Before we just used to sign in and get the contact to sign the slip. I also saw then they scan your car licence as well.
Maybe I overreacted.
What do you guys think?

My tentative plan for the future is just use a courier for this delivery and save some travel time and petrol which is used to pay the courier.

Of course I may just be paranoid and worried about "big brother"

 :Confused:

----------


## Houses4Rent

Me thinks anybody who believes that one cannot be tracked is mistaken. I am sure your cell phone gives your moves away.
However, I agree that giving out that personal info is risky.

----------


## AndyD

I might show them my driving license at my discretion if they needed ID but I wouldn't let them scan it. They can write down my ID number if they want but I wouldn't let them scan my ID book either.

----------


## IanF

It was a case of if they can't scan you can't enter the premises. I wonder how long this will last as I am sure I won't be the only one to refuse.
I would love someone to do this to the MD and say they would rather meet in a nearby Coffee Shop than have everything scanned. 
Then they are a large international company how will they handle foreign licences?

----------


## HR Solutions

This happens in Jhb quite often.  Scanning basically is a way of recording your details, so whether you give them your id or have it scanned is really the same thing.

----------


## IanF

> This happens in Jhb quite often.  Scanning basically is a way of recording your details, so whether you give them your id or have it scanned is really the same thing.


HR This is the first time it has happened to me. When I give my ID number to security guards I am always dyslexic  :Roll Eyes (Sarcastic): 
Who will be held accountable if the security company uses this information in a scam?

----------


## HR Solutions

> HR This is the first time it has happened to me. When I give my ID number to security guards I am always dyslexic 
> Who will be held accountable if the security company uses this information in a scam?
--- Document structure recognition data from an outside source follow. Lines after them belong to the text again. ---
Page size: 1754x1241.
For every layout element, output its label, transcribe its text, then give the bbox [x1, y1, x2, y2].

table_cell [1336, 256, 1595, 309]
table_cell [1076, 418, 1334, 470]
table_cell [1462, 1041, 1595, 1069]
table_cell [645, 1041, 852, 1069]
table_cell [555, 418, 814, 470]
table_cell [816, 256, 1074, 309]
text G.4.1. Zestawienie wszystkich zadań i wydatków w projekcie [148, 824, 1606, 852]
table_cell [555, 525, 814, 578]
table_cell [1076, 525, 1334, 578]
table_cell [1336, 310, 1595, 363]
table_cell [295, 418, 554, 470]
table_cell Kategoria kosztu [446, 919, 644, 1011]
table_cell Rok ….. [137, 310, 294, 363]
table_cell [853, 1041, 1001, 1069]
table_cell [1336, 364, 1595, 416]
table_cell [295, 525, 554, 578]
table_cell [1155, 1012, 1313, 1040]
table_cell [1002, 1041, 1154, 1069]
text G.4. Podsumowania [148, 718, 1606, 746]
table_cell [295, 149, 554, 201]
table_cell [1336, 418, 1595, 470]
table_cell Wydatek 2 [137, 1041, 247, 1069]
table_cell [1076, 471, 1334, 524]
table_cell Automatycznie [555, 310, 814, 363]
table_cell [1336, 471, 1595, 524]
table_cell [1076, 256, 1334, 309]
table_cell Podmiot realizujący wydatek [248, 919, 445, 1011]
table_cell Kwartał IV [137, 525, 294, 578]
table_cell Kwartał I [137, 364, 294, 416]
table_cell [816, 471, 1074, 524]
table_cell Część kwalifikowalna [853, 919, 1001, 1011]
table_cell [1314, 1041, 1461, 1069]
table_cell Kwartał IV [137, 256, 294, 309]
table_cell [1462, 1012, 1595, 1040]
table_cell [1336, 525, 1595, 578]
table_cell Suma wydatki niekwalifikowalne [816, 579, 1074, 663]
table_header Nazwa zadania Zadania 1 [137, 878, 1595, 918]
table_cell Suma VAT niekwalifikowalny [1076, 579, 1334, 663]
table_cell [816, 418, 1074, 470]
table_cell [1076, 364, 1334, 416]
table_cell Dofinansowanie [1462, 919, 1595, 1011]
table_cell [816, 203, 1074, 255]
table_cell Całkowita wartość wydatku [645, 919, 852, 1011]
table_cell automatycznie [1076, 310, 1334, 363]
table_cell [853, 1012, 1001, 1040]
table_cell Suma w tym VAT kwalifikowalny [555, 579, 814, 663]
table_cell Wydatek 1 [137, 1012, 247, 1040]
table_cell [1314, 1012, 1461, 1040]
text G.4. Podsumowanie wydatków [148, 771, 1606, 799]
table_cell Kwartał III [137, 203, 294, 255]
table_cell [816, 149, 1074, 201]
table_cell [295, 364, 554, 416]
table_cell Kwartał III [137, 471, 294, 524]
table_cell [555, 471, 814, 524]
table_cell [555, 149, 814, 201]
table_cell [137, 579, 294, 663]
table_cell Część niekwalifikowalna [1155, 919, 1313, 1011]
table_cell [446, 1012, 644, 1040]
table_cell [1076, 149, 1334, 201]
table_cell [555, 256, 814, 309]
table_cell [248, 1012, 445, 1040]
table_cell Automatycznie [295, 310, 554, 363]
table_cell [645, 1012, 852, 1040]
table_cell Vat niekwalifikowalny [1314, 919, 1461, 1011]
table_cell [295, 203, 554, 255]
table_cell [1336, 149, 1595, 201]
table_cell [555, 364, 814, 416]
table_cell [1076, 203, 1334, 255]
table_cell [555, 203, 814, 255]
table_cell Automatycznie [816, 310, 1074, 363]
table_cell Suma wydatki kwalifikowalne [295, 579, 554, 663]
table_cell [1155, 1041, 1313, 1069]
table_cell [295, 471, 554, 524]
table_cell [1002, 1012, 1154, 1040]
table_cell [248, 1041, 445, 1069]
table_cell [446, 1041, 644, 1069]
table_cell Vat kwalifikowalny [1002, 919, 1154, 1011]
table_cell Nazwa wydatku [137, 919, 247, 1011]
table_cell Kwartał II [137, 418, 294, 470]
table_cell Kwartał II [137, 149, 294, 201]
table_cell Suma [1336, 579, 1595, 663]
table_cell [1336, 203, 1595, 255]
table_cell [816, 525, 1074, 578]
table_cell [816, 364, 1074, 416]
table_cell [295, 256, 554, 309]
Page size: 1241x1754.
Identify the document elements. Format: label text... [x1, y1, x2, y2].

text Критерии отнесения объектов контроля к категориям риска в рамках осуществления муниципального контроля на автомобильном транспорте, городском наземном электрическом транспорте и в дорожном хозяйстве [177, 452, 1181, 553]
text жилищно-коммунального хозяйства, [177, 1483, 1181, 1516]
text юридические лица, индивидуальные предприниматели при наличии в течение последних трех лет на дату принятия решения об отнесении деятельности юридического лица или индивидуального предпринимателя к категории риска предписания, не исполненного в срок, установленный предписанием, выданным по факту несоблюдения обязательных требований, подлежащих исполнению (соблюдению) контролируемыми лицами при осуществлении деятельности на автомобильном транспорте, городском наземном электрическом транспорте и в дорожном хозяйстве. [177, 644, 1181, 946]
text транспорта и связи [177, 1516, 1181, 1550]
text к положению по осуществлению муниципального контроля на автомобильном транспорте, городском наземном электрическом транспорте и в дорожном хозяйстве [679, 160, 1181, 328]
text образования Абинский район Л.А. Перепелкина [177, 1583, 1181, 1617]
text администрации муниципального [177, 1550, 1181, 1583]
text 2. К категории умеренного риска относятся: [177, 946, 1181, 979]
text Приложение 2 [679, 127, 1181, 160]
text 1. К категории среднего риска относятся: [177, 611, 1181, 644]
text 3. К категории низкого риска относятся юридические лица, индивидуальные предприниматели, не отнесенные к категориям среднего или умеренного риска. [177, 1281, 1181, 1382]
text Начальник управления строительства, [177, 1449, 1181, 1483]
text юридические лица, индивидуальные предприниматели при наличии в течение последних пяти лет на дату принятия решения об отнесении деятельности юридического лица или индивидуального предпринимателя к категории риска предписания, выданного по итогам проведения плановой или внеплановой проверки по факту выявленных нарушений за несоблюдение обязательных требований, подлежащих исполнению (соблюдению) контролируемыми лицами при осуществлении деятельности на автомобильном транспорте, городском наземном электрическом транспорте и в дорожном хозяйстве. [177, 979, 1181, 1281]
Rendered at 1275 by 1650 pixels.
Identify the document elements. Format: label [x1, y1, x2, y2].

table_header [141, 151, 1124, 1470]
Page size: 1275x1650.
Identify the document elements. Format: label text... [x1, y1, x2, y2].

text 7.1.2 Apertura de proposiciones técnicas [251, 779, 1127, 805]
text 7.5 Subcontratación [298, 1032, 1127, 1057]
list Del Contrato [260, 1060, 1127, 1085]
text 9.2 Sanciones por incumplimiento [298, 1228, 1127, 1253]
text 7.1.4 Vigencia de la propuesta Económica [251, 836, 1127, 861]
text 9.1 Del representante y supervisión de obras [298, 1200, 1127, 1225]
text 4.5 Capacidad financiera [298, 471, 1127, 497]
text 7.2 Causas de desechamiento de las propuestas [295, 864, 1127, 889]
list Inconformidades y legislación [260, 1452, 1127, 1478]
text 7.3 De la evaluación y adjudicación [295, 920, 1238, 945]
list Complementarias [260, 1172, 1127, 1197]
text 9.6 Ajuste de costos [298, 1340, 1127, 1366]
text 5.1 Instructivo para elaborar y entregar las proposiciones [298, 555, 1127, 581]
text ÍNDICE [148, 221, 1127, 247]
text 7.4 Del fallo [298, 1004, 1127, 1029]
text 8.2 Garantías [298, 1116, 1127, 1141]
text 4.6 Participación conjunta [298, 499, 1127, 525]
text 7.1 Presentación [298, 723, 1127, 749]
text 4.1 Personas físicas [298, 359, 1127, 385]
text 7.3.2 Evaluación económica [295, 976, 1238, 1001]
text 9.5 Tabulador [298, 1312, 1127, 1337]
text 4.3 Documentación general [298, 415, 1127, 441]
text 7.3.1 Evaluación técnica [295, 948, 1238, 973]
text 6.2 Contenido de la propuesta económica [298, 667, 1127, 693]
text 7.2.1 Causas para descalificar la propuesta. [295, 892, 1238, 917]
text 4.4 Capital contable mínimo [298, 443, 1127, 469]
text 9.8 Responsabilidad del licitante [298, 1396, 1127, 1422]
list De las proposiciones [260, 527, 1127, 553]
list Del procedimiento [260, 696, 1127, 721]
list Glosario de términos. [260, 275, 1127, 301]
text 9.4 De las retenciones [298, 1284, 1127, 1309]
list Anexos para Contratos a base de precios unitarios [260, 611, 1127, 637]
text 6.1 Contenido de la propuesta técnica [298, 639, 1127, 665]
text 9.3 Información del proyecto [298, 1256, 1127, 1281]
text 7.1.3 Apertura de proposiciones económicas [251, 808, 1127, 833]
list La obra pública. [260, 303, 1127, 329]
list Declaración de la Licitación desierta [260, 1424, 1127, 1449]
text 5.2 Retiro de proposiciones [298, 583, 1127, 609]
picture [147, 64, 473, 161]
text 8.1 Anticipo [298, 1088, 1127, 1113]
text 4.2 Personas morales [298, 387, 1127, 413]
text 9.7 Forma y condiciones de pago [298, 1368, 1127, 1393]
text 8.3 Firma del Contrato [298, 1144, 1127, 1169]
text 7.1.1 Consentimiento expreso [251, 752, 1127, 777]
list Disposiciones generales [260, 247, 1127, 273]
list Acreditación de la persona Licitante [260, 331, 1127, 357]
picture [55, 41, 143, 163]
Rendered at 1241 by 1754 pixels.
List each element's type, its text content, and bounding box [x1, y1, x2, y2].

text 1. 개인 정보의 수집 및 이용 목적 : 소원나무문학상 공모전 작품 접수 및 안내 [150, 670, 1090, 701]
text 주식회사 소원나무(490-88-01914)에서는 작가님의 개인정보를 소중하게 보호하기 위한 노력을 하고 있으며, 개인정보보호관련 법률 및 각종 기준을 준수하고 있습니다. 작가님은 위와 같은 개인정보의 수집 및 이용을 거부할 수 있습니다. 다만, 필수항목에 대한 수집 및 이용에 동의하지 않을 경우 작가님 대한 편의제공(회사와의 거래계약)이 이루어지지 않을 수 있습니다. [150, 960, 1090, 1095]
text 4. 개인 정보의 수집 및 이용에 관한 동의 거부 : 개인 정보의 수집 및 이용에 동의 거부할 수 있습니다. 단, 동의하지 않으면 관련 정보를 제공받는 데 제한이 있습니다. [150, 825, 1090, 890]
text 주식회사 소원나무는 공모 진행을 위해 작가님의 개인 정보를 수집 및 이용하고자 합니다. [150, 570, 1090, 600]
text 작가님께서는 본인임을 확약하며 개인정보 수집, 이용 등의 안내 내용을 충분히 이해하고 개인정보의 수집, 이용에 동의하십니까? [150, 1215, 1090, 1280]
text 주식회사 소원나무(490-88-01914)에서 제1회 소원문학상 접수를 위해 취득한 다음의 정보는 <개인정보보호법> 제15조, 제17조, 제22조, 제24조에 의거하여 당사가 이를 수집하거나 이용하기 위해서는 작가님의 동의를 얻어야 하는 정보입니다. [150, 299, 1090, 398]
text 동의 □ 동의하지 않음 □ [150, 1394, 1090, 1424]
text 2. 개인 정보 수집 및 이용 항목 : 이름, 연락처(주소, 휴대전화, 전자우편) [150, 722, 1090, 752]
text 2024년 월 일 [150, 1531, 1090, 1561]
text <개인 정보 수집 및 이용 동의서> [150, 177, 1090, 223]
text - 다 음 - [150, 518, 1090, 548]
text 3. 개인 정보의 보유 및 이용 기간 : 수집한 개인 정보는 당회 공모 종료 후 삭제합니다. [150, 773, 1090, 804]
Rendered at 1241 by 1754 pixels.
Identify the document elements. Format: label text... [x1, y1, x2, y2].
Ian you are right - I also have a serious syslexic  :Wink:  moment when I fill in cell numbers etc...... Interesting - I wonder who would be responsible if your id is copied and used in a scam............ come to think of it now .......... a lot of the complexes etc actually scan your drivers disc that is on your car more than your drivers licence ...... suppose that is better.

Ive just thought about it in the sense that real robbers would not want their id to be scanned, therefore you are safer because they wont come in.

----------